:: TASK INPUTS ::

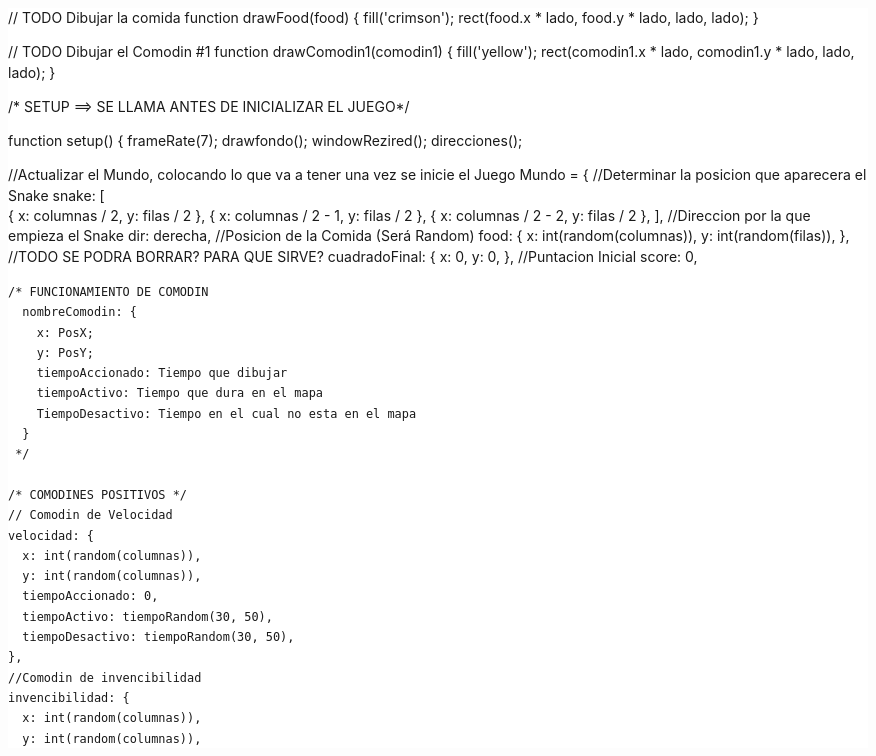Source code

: // TODO Dibujar la comida
function drawFood(food) {
  fill('crimson');
  rect(food.x * lado, food.y * lado, lado, lado);
}

// TODO Dibujar el Comodin #1
function drawComodin1(comodin1) {
  fill('yellow');
  rect(comodin1.x * lado, comodin1.y * lado, lado, lado);
}

/* SETUP  ==> SE LLAMA ANTES DE INICIALIZAR EL JUEGO*/

function setup() {
  frameRate(7);
  drawfondo();
  windowRezired();
  direcciones();

  //Actualizar el Mundo, colocando lo que va a tener una vez se inicie el Juego
  Mundo = {
    //Determinar la  posicion que aparecera el Snake
    snake: [   
      { x: columnas / 2, y: filas / 2 },
      { x: columnas / 2 - 1, y: filas / 2 },
      { x: columnas / 2 - 2, y: filas / 2 },
    ],
    //Direccion por la que empieza el Snake
    dir: derecha,
    //Posicion de la Comida (Será Random)
    food: {
      x: int(random(columnas)),
      y: int(random(filas)),
    },
    //TODO SE PODRA BORRAR? PARA QUE SIRVE? 
    cuadradoFinal: {
      x: 0,
      y: 0,
    },
    //Puntacion Inicial
    score: 0,
    
    /* FUNCIONAMIENTO DE COMODIN
      nombreComodin: {
        x: PosX;
        y: PosY;
        tiempoAccionado: Tiempo que dibujar
        tiempoActivo: Tiempo que dura en el mapa
        TiempoDesactivo: Tiempo en el cual no esta en el mapa
      }
     */
    
    /* COMODINES POSITIVOS */
    // Comodin de Velocidad
    velocidad: {
      x: int(random(columnas)),
      y: int(random(columnas)),
      tiempoAccionado: 0,
      tiempoActivo: tiempoRandom(30, 50),
      tiempoDesactivo: tiempoRandom(30, 50),
    },
    //Comodin de invencibilidad
    invencibilidad: {
      x: int(random(columnas)),
      y: int(random(columnas)),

:::

Leave the pictures out, then print every entry exactly as it reads.

### EXERCISE RESULT
Source code

: // TODO Dibujar la comida
function drawFood(food) {
  fill('crimson');
  rect(food.x * lado, food.y * lado, lado, lado);
}

// TODO Dibujar el Comodin #1
function drawComodin1(comodin1) {
  fill('yellow');
  rect(comodin1.x * lado, comodin1.y * lado, lado, lado);
}

/* SETUP  ==> SE LLAMA ANTES DE INICIALIZAR EL JUEGO*/

function setup() {
  frameRate(7);
  drawfondo();
  windowRezired();
  direcciones();

  //Actualizar el Mundo, colocando lo que va a tener una vez se inicie el Juego
  Mundo = {
    //Determinar la  posicion que aparecera el Snake
    snake: [   
      { x: columnas / 2, y: filas / 2 },
      { x: columnas / 2 - 1, y: filas / 2 },
      { x: columnas / 2 - 2, y: filas / 2 },
    ],
    //Direccion por la que empieza el Snake
    dir: derecha,
    //Posicion de la Comida (Será Random)
    food: {
      x: int(random(columnas)),
      y: int(random(filas)),
    },
    //TODO SE PODRA BORRAR? PARA QUE SIRVE? 
    cuadradoFinal: {
      x: 0,
      y: 0,
    },
    //Puntacion Inicial
    score: 0,
    
    /* FUNCIONAMIENTO DE COMODIN
      nombreComodin: {
        x: PosX;
        y: PosY;
        tiempoAccionado: Tiempo que dibujar
        tiempoActivo: Tiempo que dura en el mapa
        TiempoDesactivo: Tiempo en el cual no esta en el mapa
      }
     */
    
    /* COMODINES POSITIVOS */
    // Comodin de Velocidad
    velocidad: {
      x: int(random(columnas)),
      y: int(random(columnas)),
      tiempoAccionado: 0,
      tiempoActivo: tiempoRandom(30, 50),
      tiempoDesactivo: tiempoRandom(30, 50),
    },
    //Comodin de invencibilidad
    invencibilidad: {
      x: int(random(columnas)),
      y: int(random(columnas)),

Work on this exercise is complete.